While the infrastructure is being built out — whether it turns into a fully fledged game or just multiple trading venues — Loot has spawned a range of similar projects and airdrops.

Loot, bloot and more oots

With the barrier to entry as low as thinking up a few thousand names and a bit of blockchain know-how, it’s no surprise that a host of projects tried to recreate Loot’s success — and ride on its coattails.

There are versions of Loot based around different types of settlements — for any game that wants to show cities throughout the ages — as well as Loot for Cyberpunks, with items like the “Gauntlet of Nightcity.” Plus there’s Bloot, a NSFW [Not Safe For Work] version aimed at the crypto crowd with one safer attribute called the “Pixelated band of WAGMI” — an acronym of “We’re all gonna make it.”

And there have been a lot of airdrops to such Loot (and other) holders. Any Loot holder can claim a randomly generated Name NFT for their character. Bloot holders each received 10,000 based gold (BGLD) tokens, a sum worth around $8,300. 

Playing an actual game — kind of

Inspired by Loot, Yearn.Finance founder Andre Cronje has created the core of a game called Rarity. But he has taken it one step further than naming a bunch of items.

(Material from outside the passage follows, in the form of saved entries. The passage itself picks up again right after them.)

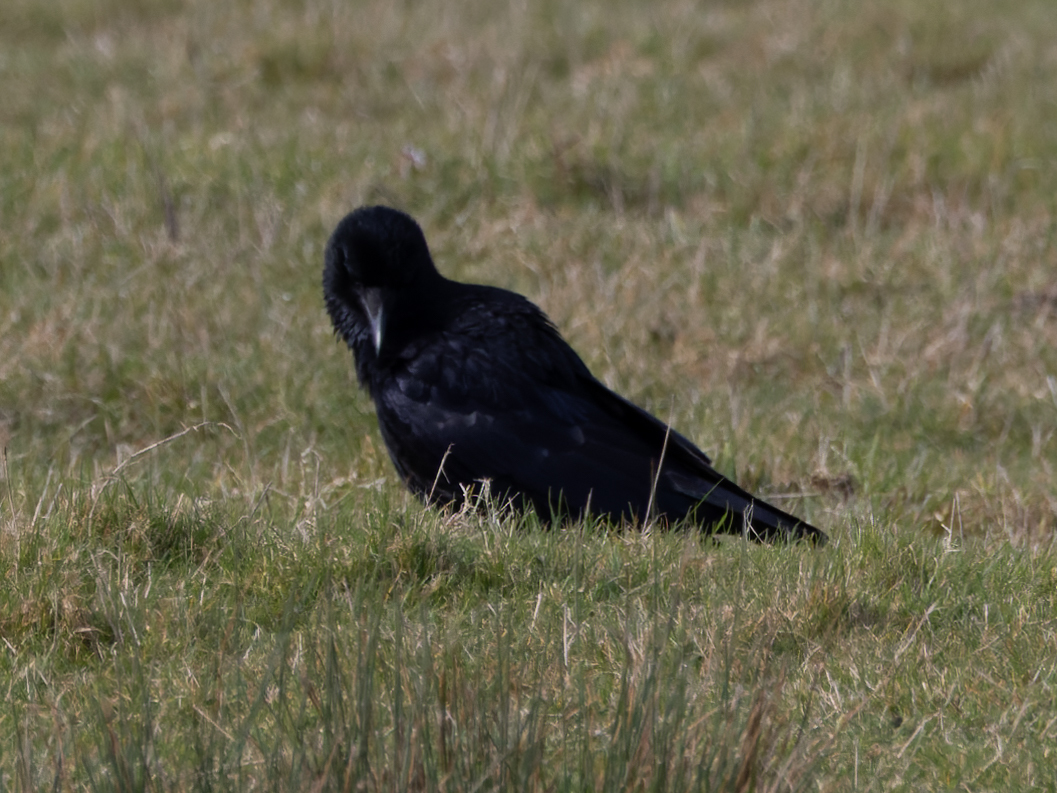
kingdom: Animalia
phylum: Chordata
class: Aves
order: Passeriformes
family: Corvidae
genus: Corvus
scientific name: Corvus corone
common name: Carrion crow
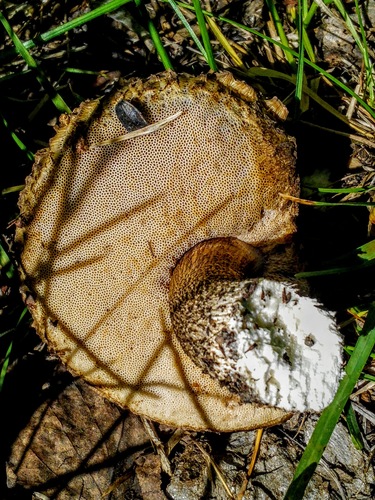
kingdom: Fungi
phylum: Basidiomycota
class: Agaricomycetes
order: Boletales
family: Boletaceae
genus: Leccinum
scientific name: Leccinum scabrum
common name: Blushing bolete
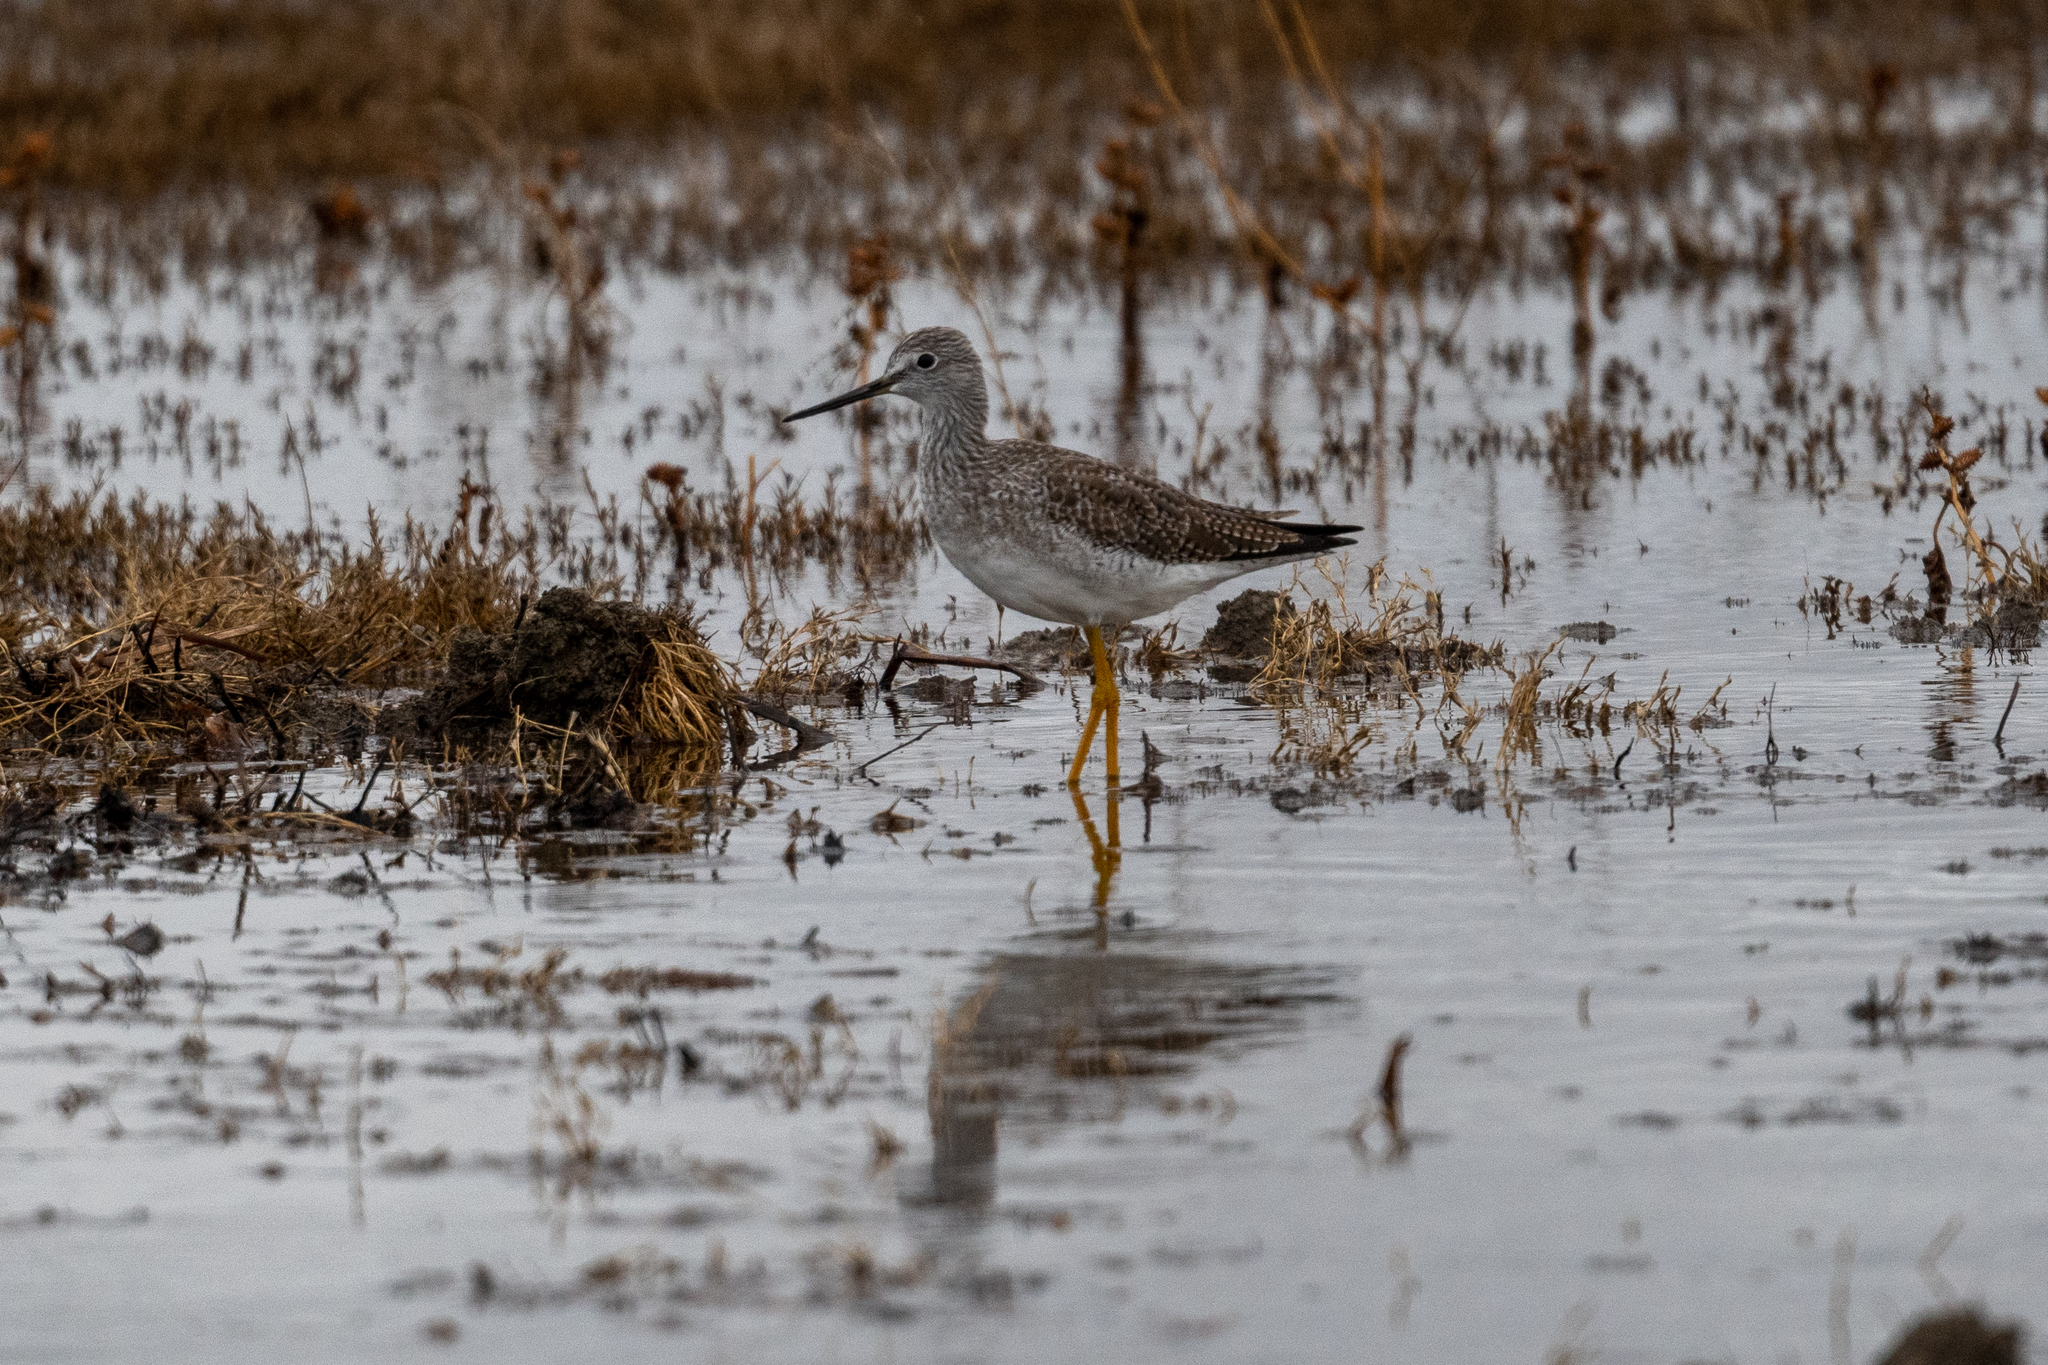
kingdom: Animalia
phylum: Chordata
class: Aves
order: Charadriiformes
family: Scolopacidae
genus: Tringa
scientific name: Tringa melanoleuca
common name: Greater yellowlegs
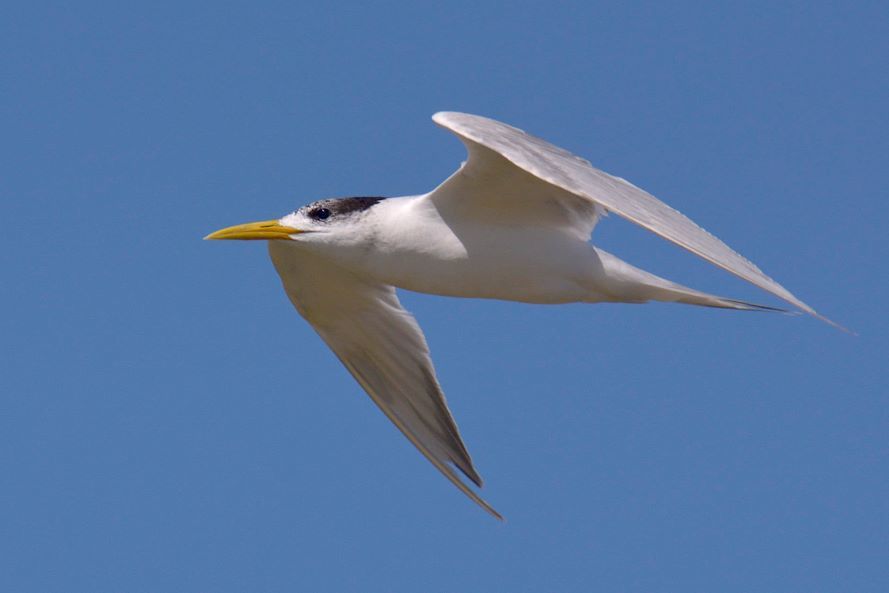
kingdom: Animalia
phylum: Chordata
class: Aves
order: Charadriiformes
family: Laridae
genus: Thalasseus
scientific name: Thalasseus bergii
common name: Greater crested tern
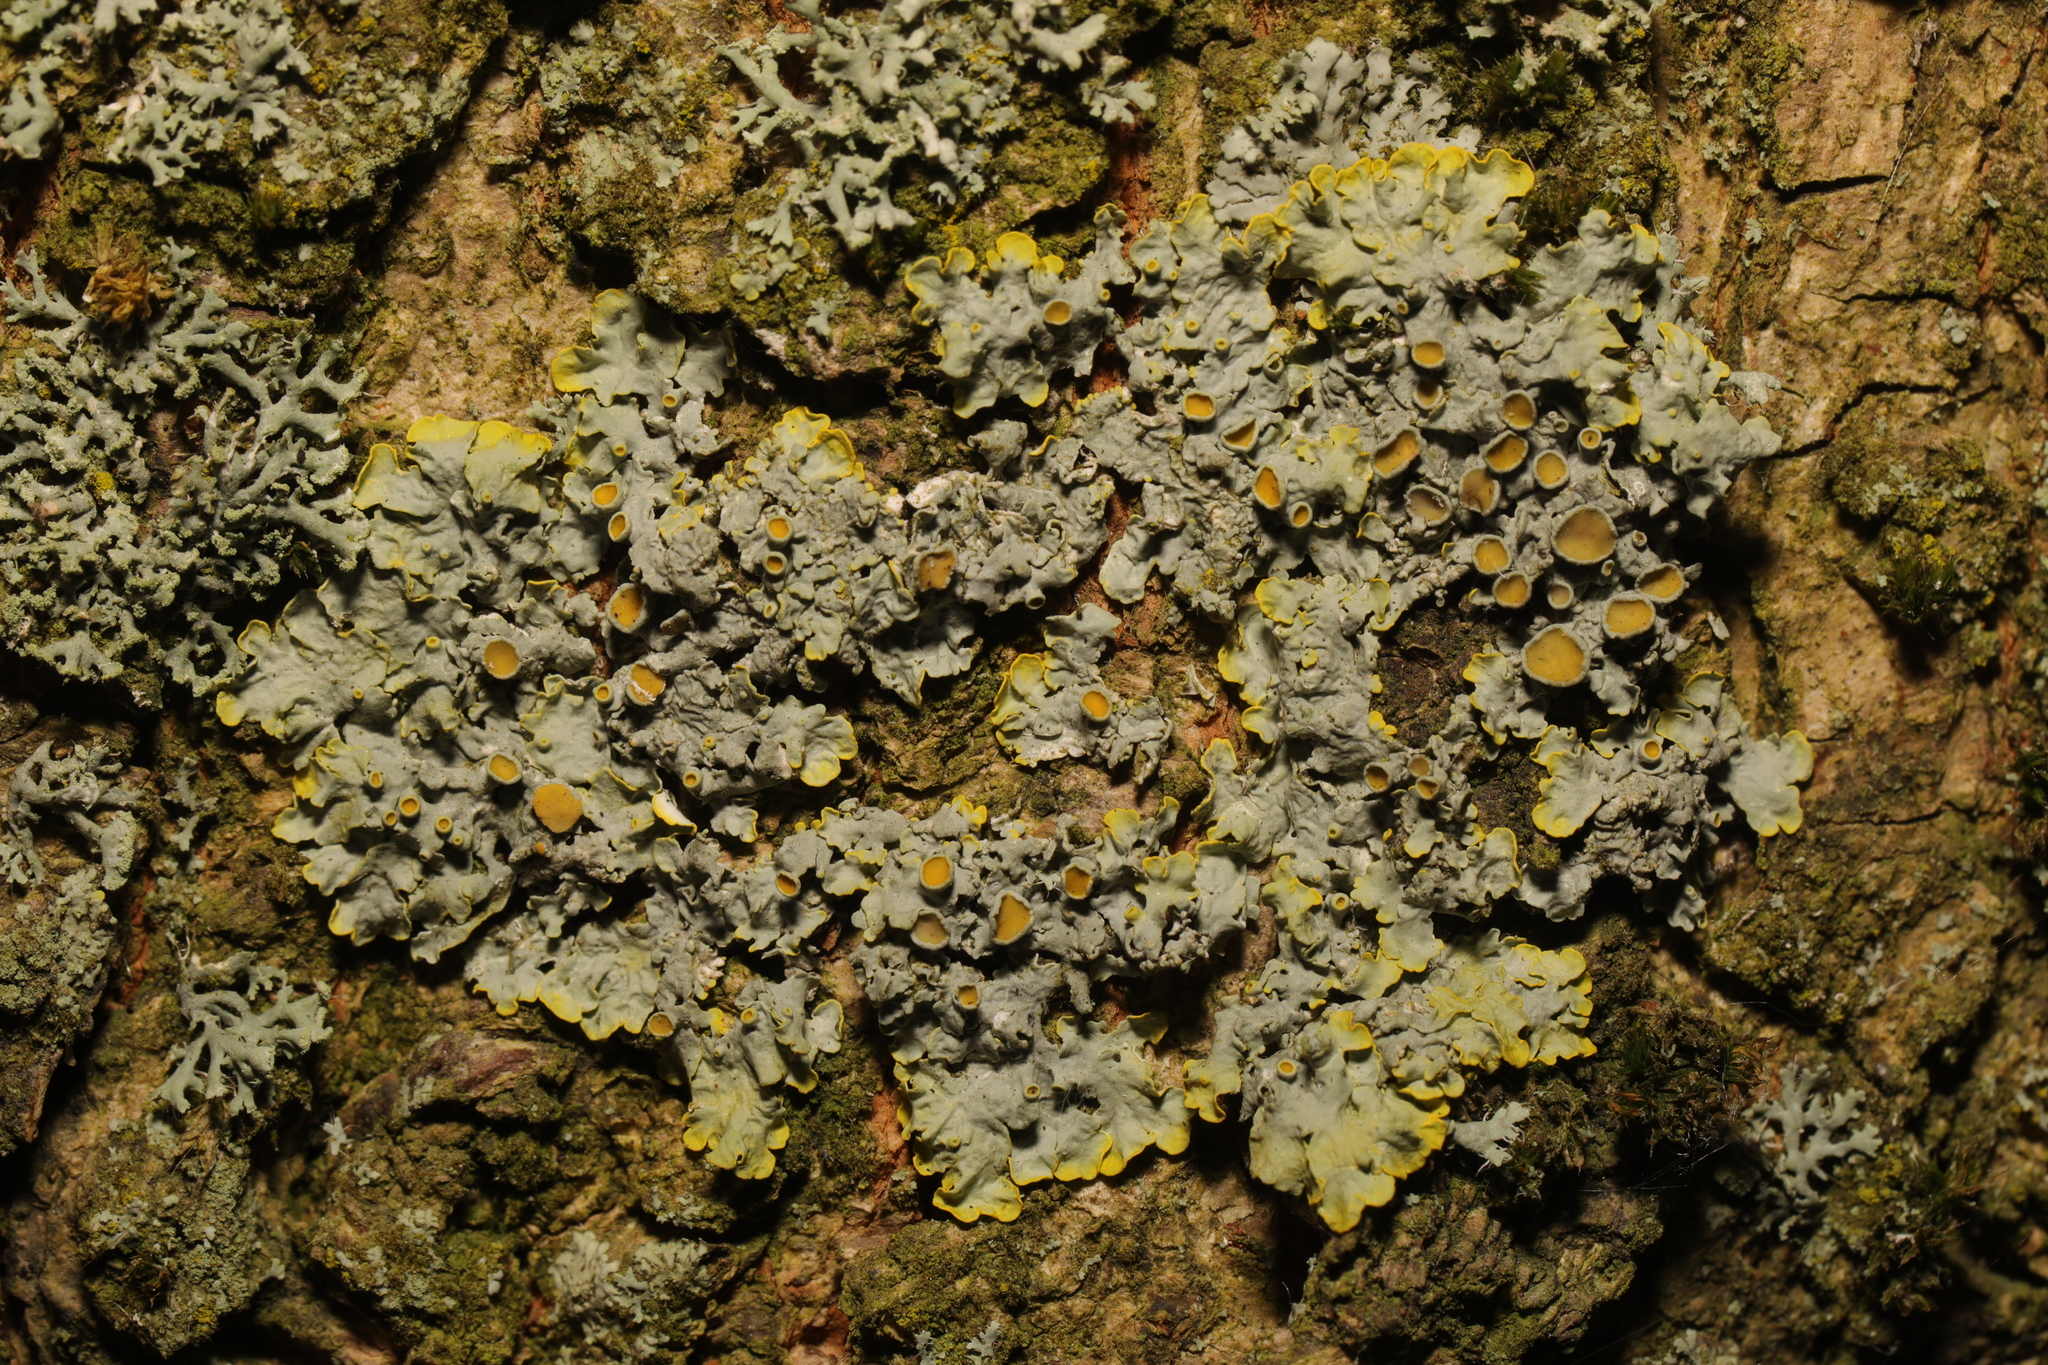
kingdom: Fungi
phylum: Ascomycota
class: Lecanoromycetes
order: Teloschistales
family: Teloschistaceae
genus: Xanthoria
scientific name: Xanthoria parietina
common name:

Instead, he’s created the fundamentals of the game, on the Fantom blockchain — where fees are relatively cheap. To create a warrior, you interact with the contract address (or use this handy website txxnano built) and receive a token. That token represents the warrior you picked, whether that’s a Druid, Monk or Sorcerer.

A first version of a community-built way of interacting with the game. Source: txxnano.

Then you can essentially play the game but in a rather boring way (until someone builds a UI for the whole thing). Every day, you can go back to the contract and interact with it in a way that’s called “going on an adventure.” You can only do this once per day. Each time you do this, it levels up your warrior. 

And, although some of this is still in development, the idea is that you can then start doing things like crafting potions or choosing which skills to develop. And at level 2 you can start claiming the in-game currency called Rarity Gold. 

Now all this is akin to playing a game like World of Warcraft, if you were to just press “complete level” instead of actually playing the game. But again, it needs someone to actually build the game at some point — otherwise all this levelling up will be for nothing.

Cronje told The Block that he doesn’t have a vision for the game, he just “codified the ruleset, spells, feats, crafting, adventuring, etc.”

“What people do with that, is up to them,” he added. “I’ll create the world for them, but they should adventure.”